* **Provided passage**
▬▬▬▬▬▬

Re: Newbie Setting Up CSV Import / Ingest

Martin Blais Sun, 16 Sep 2018 06:39:30 -0700

There are also some examples in the source code, here:
https://bitbucket.org/blais/beancount/src/default/examples/ingest/office/





On Sun, Sep 16, 2018 at 12:15 AM <[email protected]> wrote:

> Hey,
>
> I'm in a very similar boat, were you able to post your importer files
> publicly? I think seeing the conversation of you working through this,
> along with your finished files would make your files a lot more easier to
> understand than the current examples I've seen.
>
> Cheers,
>
>
> On Friday, 20 July 2018 02:22:48 UTC+10, [email protected] wrote:
>>
>> I figured it out. The dumb_categorizer does .lower(): and I was passing
>> it a search term with a capital letter in it. Now I'm off to the races.. :)
>>
>> I think maybe I might publish my working setup once I get it all cleaned
>> up, as yet another example for others to follow.
>>
>> TRS-80
>>
>> --
>> Securely sent with Tutanota. Claim your encrypted mailbox today!
>> https://tutanota.com
>>
>> 19. Jul 2018 10:44 by [email protected]:
>>
>> OK, I am successfully calling dumb_categorizer from CSV Importer by
>> defining it at beginning of .config file, and then passing categorizer =
>> dumb_categorizer to CSV Importer. I know this because I replaced it with a
>> simple print("something") and I got a bunch of "something" on stdout. So
>> the categorizer is getting called, it's just either not matching or not
>> attaching the other leg... ?
>>
>> Any help would be greatly appreciated.
>>
>> TRS-80
>> --
>> Securely sent with Tutanota. Claim your encrypted mailbox today!
>> https://tutanota.com
>>
>> 19. Jul 2018 08:52 by [email protected]:
>>
>> I suppose I should have included a link to the CSV importer source:
>> https://bitbucket.org/blais/beancount/src/80d30d6896cf5fdcff8c1156cab77107ee8e0f96/beancount/ingest/importers/csv.py?at=default&fileviewer=file-view-default
>>
>> Down toward the bottom (line 283) is where the categorizer gets called.
>>
>> Last night at my local LUG, I volunteered to do a talk next month on
>> plain text accounting, and got the green light. So it would be nice to get
>> this working by then. :)

▬▬▬▬▬▬

* **Material shown**
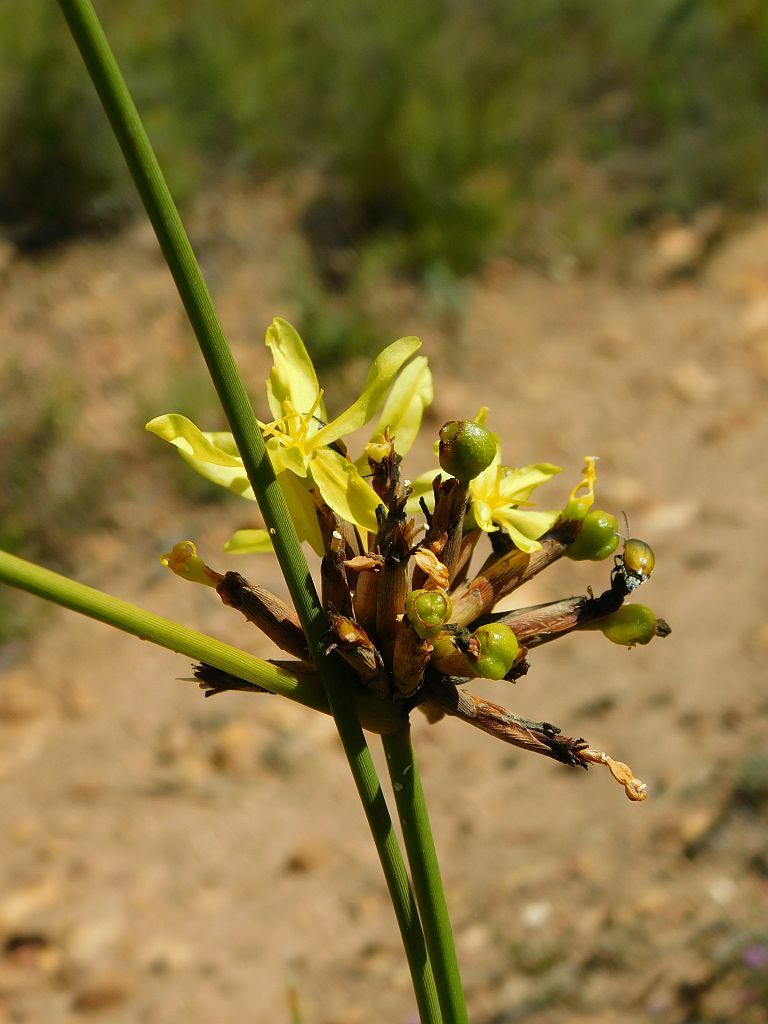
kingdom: Plantae
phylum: Tracheophyta
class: Liliopsida
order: Asparagales
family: Iridaceae
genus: Bobartia
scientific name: Bobartia indica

▬▬▬▬▬▬

* **Directions**
[a] In the CSV import thread, how did the poster confirm that the CSV Importer was actually calling dumb_categorizer? Answer in one to three sentences.
[b] Carry on writing the CSV import thread, picking up right after its final sentence.

* **Answers given**
[a] The poster temporarily replaced the categorizer with a simple print("something") and saw a stream of "something" lines on stdout. That showed the categorizer was being called, which meant the problem was either in the matching or in attaching the other leg.

[b]
>>
>> TRS-80
>> --
>> Securely sent with Tutanota. Claim your encrypted mailbox today!
>> https://tutanota.com
>>
>> 19. Jul 2018 08:32 by [email protected]:
>>
>> It is still unclear to me where to put this categorizer code? I have
>> tried putting it here, there, and everywhere. I am using the provided
>> generic CSV importer, which calls it, but I cannot figure out where to put
>> it or how to instantiate it or whatever it is you need to do in Python.
>>
>> Since I don't really know Python, I am happy to pay someone few bucks to
>> help me get this working.
>>
>> (from
>> https://bitbucket.org/blais/beancount/pull-requests/24/improve-ingestimporterscsv/diff
>> ):
>>
>> def dumb_categorizer(txn):
>>     # At this time the txn has only one posting
>>     try:
>>         posting1 = txn.postings[0]
>>     except IndexError:
>>         return txn
>>
>>     # Guess the account(s) of the other posting(s)
>>     if 'nutella' in txn.narration.lower():
>>         account = 'Expenses:Food'
>>     else:
>>         return txn
>>
>>     # Make the other posting(s)
>>     posting2 = posting1._replace(
>>         account=account,
>>         units=-posting1.units
>>     )
>>
>>     # Insert / Append the posting into the transaction
>>     if posting1.units < posting2.units:
>>         txn.postings.append(posting2)
>>     else:
>>         txn.postings.insert(0, posting2)
>>
>>     return txn
>>
>>
>>
>> --
>> Securely sent with Tutanota. Claim your encrypted mailbox today!
>> https://tutanota.com
>>
>> 25. Jun 2018 16:33 by [email protected]:
>>
>> OK, stayed up late last night and actually got all my character stripping
>> accomplished in Python within the provided tools. Yay me (first Python code
>> I ever wrote)! :)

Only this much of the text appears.